* **Required task 1**
Repeat the rows exactly, starting at the line that contains "family: Violaceae" and ending at the line that contains "scientific name: Silene latifolia", with both of those lines included.
--- start of Extract to read ---
A PTX compilation target, identifying a CUDA compute capability together with the subtarget feature set selected by the suffix on its .target directive. Printed and parsed in NVIDIA's compact form – sm"90" for compute capability 9.0, sm"103a" for 10.3 architecture-accelerated, etc. – to mirror the .target sm_NN[a|f] notation in the PTX ISA reference and to distinguish visually from a device-level VersionNumber like v"9.0".

The single-argument constructors normalize various inputs to an SMVersion:

  • SMVersion(::AbstractString) parses the compact form, with or without the sm_ prefix (so e.g. SMVersion("sm_103a") and SMVersion("103a") both work).
  • SMVersion(::VersionNumber) promotes a plain compute-capability version to a baseline SMVersion (SMVersion(v"10.3") == SMVersion(10, 3, :baseline)).
  • SMVersion(::SMVersion) is the identity (idempotent).

This is what lets @cuda arch=... accept v"10.3", sm"103a", "sm_103a", or an already-constructed SMVersion interchangeably.

feature_set is one of:

  • :baseline (no suffix, e.g. sm_90) — forward-compatible (the "onion model"): PTX compiled for sm_X runs on any sm_Y with Y >= X.
  • :family (f suffix, e.g. sm_100f) — same-major-family-portable: PTX runs on any device in the same architecture family (currently == same major version) at or above this CC.
  • :arch (a suffix, e.g. sm_90a) — locked to one exact CC: PTX runs only on devices with exactly this compute capability, but in exchange gets access to architecture-accelerated features.

See NVIDIA's PTX ISA reference under .target for the full compatibility rules, and lib/Target/NVPTX/NVPTX.td in LLVM for the corresponding subtarget feature definitions.

Public fields:

  • sm.major::Int
  • sm.minor::Int
  • sm.feature_set::Symbol

See also @sm_str for an ergonomic string-macro constructor.

Examples

julia> SMVersion(9, 0)            # baseline
sm"90"
--- end of Extract to read ---
--- start of Given records ---
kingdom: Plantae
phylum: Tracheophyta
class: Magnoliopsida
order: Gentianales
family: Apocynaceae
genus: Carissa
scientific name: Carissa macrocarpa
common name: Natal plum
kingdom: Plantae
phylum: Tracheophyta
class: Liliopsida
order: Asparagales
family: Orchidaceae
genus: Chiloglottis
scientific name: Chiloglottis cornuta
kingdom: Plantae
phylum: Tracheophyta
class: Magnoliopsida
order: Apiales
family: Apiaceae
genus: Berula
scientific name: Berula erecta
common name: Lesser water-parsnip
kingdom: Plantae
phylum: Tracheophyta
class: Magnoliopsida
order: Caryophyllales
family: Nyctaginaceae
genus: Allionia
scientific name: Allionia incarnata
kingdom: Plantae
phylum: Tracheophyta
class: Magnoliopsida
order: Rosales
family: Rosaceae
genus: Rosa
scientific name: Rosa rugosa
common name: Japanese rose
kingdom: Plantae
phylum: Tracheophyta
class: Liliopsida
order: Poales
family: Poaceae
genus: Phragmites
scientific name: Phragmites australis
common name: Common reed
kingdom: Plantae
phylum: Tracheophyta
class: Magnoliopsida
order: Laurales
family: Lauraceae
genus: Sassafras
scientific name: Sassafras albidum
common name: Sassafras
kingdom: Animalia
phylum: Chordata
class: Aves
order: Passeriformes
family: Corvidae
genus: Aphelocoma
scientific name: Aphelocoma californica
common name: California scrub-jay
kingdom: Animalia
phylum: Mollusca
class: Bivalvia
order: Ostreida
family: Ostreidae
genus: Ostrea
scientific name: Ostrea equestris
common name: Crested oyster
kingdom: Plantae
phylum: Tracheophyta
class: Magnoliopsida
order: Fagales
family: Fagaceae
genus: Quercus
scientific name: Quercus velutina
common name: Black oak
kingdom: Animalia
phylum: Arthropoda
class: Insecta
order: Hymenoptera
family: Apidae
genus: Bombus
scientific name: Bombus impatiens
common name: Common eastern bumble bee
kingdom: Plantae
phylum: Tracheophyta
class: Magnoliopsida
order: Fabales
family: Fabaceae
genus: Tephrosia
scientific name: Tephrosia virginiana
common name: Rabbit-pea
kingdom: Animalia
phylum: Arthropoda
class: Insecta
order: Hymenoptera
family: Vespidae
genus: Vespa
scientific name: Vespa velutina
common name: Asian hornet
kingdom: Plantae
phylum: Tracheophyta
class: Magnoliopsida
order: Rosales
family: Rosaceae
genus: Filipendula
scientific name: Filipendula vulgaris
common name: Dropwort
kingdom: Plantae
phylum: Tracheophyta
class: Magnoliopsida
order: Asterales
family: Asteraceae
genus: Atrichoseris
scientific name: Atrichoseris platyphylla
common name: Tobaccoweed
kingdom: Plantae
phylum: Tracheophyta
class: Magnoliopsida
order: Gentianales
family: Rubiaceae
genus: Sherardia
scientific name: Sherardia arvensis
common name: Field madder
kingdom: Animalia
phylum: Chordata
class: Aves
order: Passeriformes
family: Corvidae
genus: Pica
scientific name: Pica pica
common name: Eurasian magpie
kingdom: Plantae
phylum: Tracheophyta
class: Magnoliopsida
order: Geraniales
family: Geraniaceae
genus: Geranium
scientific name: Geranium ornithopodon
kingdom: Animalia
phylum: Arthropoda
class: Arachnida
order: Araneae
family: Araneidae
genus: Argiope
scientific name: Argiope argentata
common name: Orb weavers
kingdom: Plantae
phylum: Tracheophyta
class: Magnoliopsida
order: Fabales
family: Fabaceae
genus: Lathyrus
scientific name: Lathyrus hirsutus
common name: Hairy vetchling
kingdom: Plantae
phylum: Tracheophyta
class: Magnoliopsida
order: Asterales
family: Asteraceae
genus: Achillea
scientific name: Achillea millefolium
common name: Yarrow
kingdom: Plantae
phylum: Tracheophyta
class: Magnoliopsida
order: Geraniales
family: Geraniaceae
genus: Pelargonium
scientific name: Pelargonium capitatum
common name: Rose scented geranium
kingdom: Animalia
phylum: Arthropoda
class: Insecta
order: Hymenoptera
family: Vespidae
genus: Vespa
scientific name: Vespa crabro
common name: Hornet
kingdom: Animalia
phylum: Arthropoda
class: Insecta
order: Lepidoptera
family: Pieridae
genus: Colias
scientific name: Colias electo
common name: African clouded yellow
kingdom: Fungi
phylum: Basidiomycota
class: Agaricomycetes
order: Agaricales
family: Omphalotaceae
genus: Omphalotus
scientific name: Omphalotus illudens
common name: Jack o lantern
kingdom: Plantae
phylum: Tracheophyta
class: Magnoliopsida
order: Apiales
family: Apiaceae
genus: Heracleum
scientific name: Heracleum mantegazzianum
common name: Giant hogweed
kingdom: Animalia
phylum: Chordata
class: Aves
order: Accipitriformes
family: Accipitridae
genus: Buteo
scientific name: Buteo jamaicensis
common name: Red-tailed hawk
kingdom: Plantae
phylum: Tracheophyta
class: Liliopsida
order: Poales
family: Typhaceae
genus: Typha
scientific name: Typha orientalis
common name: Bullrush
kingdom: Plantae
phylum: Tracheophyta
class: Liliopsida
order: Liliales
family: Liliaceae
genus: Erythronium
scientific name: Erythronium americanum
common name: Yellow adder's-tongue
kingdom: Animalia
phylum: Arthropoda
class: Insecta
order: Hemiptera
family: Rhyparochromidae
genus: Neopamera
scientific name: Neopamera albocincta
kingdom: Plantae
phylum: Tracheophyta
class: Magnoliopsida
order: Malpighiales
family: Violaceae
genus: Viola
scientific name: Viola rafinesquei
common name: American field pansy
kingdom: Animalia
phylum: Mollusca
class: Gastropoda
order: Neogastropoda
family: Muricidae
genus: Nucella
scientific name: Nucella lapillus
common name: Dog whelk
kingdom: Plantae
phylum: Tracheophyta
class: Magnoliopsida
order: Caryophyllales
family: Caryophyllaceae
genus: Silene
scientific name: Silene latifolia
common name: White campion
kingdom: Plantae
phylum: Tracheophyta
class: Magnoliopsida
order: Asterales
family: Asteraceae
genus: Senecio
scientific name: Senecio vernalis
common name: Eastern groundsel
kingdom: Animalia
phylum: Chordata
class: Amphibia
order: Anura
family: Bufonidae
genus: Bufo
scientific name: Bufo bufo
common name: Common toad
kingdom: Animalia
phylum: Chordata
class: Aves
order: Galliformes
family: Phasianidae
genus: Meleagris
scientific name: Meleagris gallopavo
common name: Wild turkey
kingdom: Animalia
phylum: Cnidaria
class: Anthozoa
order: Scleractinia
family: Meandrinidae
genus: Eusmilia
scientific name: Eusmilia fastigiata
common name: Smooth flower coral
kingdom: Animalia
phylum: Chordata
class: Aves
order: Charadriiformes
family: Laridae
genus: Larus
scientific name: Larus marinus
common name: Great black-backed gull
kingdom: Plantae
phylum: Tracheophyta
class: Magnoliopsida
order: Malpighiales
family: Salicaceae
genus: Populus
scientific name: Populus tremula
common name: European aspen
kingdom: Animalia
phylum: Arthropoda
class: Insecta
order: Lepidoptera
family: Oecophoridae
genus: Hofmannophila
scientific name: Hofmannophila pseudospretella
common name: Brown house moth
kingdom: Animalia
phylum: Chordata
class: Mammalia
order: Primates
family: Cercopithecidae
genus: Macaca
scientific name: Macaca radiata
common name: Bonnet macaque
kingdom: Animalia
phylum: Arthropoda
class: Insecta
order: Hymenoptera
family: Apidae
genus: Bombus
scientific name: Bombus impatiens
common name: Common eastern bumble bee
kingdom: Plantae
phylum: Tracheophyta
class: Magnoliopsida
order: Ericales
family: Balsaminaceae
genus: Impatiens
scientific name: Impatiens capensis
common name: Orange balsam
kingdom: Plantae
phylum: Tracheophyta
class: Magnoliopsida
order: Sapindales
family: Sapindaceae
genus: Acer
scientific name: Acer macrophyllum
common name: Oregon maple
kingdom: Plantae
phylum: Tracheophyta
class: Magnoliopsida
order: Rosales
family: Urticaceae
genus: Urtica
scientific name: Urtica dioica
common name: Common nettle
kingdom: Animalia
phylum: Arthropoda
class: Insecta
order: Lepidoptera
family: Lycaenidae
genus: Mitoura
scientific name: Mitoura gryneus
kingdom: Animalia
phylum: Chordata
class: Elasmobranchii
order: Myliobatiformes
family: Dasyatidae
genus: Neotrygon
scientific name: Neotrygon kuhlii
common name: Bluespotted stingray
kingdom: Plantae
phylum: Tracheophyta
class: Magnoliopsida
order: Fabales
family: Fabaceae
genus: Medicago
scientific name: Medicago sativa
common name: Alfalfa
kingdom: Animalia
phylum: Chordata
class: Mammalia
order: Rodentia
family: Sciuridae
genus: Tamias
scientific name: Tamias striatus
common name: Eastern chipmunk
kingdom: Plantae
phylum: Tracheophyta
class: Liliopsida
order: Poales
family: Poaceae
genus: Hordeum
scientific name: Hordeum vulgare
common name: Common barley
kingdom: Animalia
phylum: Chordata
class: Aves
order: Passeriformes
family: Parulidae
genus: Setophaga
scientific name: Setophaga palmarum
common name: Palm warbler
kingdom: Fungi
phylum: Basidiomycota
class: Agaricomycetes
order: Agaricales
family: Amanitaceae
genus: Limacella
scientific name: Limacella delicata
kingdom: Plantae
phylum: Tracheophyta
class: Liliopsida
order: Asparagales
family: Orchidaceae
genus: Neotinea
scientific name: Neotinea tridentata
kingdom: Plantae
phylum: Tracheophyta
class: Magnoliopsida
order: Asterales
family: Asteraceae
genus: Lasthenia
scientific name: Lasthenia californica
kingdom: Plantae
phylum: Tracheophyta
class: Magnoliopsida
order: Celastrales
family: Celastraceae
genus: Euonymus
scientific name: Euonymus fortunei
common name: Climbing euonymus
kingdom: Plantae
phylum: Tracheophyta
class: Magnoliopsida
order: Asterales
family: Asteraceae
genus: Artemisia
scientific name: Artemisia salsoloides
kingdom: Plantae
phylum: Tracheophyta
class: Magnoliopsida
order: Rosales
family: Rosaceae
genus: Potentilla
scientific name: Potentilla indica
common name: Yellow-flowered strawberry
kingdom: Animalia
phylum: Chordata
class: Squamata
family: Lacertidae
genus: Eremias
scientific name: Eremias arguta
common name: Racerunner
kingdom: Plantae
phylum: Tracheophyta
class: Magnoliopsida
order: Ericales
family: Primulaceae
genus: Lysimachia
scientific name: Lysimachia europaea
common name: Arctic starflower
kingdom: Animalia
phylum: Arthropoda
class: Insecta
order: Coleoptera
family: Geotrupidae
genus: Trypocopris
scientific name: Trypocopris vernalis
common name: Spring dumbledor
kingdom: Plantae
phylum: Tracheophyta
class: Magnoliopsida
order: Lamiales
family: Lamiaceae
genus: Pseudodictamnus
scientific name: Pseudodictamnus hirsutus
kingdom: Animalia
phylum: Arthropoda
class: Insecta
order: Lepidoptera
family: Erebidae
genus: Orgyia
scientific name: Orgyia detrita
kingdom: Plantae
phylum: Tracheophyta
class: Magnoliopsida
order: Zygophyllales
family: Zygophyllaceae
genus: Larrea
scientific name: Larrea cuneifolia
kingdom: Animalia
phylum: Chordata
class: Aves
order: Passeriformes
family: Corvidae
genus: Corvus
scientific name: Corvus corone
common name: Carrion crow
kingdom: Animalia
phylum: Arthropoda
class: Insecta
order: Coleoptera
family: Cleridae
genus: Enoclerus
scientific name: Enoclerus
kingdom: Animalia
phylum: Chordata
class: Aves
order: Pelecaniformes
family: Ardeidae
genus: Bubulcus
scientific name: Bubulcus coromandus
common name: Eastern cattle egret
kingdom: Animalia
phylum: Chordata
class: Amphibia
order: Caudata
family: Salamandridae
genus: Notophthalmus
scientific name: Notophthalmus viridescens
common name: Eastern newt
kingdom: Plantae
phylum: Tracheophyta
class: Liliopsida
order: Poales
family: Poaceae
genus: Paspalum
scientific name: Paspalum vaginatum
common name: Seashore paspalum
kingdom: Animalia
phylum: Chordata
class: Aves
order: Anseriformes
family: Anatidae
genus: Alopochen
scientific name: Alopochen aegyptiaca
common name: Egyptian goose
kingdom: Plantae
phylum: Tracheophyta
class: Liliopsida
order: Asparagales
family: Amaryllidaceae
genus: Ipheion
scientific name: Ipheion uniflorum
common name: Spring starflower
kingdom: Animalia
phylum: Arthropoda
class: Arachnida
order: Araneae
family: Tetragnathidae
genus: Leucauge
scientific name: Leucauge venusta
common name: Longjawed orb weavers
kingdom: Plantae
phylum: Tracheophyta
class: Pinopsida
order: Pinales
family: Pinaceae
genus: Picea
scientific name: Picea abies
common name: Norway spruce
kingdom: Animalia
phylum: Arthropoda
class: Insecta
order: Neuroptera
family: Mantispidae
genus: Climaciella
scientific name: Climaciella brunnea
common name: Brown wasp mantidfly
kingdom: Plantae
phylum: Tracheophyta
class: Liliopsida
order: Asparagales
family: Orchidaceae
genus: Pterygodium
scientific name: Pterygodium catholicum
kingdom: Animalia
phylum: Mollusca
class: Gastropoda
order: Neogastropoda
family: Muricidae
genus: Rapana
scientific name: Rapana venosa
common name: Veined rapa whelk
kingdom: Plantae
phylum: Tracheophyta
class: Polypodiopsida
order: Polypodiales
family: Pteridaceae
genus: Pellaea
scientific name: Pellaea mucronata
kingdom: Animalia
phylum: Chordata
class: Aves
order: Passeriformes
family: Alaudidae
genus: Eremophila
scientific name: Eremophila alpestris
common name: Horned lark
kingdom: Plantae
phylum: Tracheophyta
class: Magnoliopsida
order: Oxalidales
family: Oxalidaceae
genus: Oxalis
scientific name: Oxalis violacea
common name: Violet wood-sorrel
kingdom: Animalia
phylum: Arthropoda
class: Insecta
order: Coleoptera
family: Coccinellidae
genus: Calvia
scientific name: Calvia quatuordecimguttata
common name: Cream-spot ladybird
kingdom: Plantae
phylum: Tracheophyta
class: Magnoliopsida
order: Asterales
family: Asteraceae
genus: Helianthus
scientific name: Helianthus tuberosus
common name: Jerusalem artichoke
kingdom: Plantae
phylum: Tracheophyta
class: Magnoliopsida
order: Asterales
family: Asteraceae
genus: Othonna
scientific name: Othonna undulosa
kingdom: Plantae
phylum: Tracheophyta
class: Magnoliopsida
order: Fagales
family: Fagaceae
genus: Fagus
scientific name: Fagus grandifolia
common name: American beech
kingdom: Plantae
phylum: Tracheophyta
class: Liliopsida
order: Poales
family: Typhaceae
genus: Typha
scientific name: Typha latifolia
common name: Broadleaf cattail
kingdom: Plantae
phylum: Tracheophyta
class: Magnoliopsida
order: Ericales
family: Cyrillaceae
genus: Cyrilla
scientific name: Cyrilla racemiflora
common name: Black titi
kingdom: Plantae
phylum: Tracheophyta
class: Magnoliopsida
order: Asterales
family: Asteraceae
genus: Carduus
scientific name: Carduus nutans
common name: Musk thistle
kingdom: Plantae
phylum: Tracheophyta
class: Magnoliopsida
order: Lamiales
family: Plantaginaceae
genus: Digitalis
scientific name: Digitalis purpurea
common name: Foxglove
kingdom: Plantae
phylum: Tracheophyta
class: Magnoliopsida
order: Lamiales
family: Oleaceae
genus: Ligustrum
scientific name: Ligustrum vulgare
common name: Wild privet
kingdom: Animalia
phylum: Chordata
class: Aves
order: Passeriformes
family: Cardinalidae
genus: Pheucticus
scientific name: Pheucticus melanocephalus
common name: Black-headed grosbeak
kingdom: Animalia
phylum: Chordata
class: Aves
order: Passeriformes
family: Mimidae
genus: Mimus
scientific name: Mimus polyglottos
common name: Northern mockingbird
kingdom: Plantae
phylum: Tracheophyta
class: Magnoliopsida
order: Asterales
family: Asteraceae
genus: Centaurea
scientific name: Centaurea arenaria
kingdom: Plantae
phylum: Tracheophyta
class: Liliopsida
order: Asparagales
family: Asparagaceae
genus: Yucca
--- end of Given records ---
* **Required task 2**
For each statement, answer yes or no according to the SMVersion description, and quote the words that decide it: (a) SMVersion accepts the string "103a" without the sm_ prefix. (b) PTX built for the :arch feature set runs on any device in the same architecture family. (c) The :baseline feature set is described as forward-compatible.

* **Final answer 1**
family: Violaceae
genus: Viola
scientific name: Viola rafinesquei
common name: American field pansy
kingdom: Animalia
phylum: Mollusca
class: Gastropoda
order: Neogastropoda
family: Muricidae
genus: Nucella
scientific name: Nucella lapillus
common name: Dog whelk
kingdom: Plantae
phylum: Tracheophyta
class: Magnoliopsida
order: Caryophyllales
family: Caryophyllaceae
genus: Silene
scientific name: Silene latifolia

* **Final answer 2**
(a) Yes: "parses the compact form, with or without the sm_ prefix"
(b) No: "locked to one exact CC: PTX runs only on devices with exactly this compute capability"
(c) Yes: "forward-compatible (the "onion model")"